• [Exercise prompt]: Find the line with "nose: (344, 141)" in the records below. Output exactly from there until after the line with "neck: (465, 415)", without pictures.

• [Stored items]:

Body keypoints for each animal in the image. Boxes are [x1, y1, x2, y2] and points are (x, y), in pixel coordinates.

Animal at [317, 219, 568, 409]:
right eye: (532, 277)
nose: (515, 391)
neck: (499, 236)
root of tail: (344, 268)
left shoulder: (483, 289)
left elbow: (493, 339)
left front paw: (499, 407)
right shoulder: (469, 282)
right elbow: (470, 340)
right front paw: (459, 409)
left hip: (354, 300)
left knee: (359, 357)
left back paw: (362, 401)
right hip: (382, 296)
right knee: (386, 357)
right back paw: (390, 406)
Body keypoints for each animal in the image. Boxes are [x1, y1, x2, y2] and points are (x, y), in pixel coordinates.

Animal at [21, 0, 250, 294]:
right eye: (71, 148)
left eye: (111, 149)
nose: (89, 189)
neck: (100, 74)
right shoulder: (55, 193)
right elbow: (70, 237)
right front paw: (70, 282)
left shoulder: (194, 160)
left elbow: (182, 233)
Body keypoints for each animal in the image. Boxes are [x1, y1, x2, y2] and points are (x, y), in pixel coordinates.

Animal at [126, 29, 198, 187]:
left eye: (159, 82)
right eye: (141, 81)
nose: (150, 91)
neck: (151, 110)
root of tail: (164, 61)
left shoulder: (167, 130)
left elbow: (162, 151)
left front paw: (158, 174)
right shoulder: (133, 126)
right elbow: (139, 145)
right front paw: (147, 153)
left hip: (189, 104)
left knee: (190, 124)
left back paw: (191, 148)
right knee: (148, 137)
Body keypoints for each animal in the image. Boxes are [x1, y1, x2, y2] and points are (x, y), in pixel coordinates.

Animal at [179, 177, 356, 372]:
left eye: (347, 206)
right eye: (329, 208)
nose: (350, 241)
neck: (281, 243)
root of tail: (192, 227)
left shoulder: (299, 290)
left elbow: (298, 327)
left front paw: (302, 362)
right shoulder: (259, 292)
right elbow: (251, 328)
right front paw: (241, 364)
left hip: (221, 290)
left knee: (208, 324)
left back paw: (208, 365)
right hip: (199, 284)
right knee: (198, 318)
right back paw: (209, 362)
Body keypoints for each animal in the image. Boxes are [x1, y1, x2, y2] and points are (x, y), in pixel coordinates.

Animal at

---

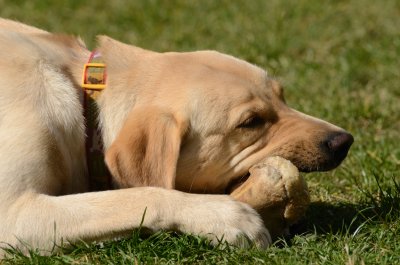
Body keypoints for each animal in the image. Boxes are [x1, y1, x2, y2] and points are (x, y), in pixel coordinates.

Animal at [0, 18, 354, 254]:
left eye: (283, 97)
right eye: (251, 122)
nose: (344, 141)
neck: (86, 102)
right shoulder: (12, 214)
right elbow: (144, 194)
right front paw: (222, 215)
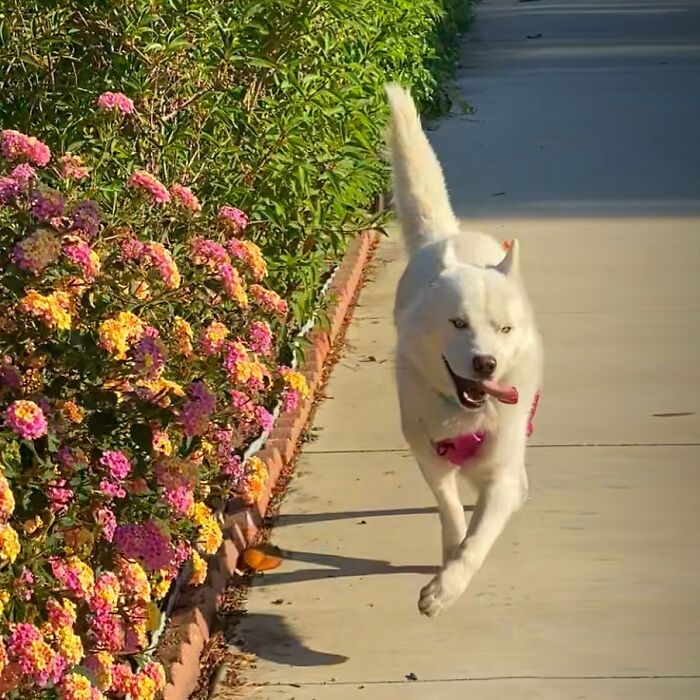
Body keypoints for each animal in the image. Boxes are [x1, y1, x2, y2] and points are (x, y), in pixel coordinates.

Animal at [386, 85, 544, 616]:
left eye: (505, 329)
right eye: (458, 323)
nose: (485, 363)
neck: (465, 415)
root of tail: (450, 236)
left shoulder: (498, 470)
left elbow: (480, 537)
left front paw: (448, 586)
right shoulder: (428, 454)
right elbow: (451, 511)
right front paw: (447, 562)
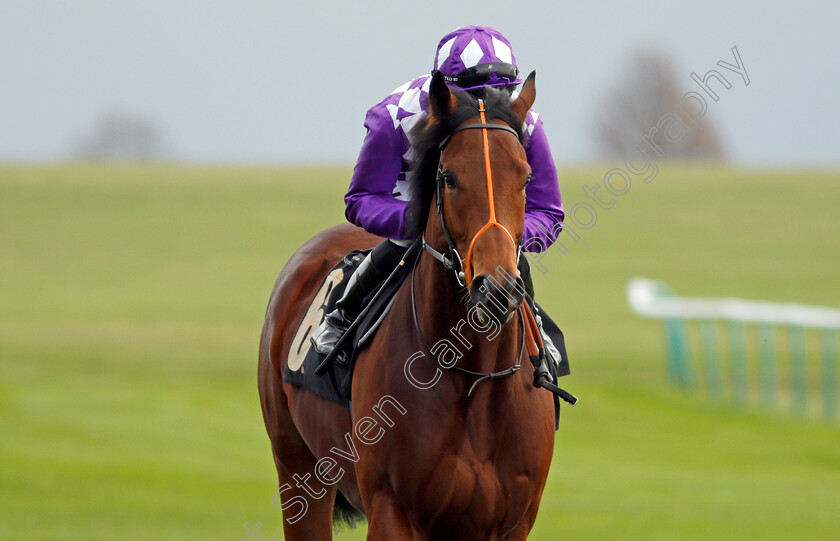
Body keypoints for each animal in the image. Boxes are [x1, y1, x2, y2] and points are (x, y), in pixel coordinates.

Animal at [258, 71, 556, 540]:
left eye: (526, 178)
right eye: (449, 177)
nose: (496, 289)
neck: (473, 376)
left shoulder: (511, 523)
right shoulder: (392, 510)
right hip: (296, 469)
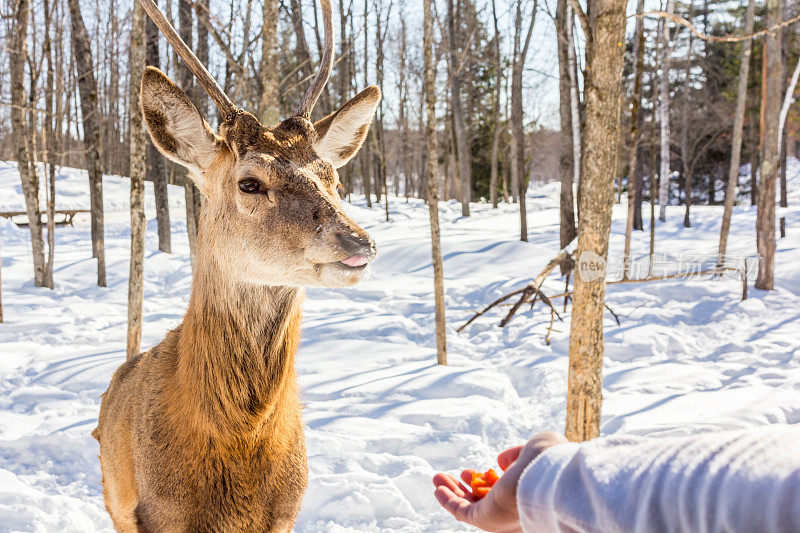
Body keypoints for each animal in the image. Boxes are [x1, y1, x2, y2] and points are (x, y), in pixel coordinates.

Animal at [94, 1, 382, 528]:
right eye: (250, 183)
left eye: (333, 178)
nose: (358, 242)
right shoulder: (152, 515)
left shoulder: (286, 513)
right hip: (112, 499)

---

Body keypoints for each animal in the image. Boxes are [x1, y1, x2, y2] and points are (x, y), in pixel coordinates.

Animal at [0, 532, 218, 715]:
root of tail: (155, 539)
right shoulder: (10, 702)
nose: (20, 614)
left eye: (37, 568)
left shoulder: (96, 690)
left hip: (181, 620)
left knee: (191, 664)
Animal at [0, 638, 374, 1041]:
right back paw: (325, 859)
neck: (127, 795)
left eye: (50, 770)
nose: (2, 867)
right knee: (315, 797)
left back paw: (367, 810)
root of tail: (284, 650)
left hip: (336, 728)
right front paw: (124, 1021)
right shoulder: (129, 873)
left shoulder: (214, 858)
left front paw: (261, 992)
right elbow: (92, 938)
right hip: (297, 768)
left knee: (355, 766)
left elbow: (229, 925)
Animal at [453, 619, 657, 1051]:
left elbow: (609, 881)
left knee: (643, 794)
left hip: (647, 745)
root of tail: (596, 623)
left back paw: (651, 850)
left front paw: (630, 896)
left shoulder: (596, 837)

• [Written reply]:
nose: (344, 141)
neck: (86, 102)
right shoulder: (12, 214)
right elbow: (144, 194)
right front paw: (222, 215)
Body keypoints for each animal in the image. Boxes are [x1, y1, x2, y2] and points are (x, y), in pixel coordinates.

Animal at [386, 85, 544, 616]:
left eye: (505, 329)
right eye: (458, 323)
nose: (485, 363)
neck: (465, 415)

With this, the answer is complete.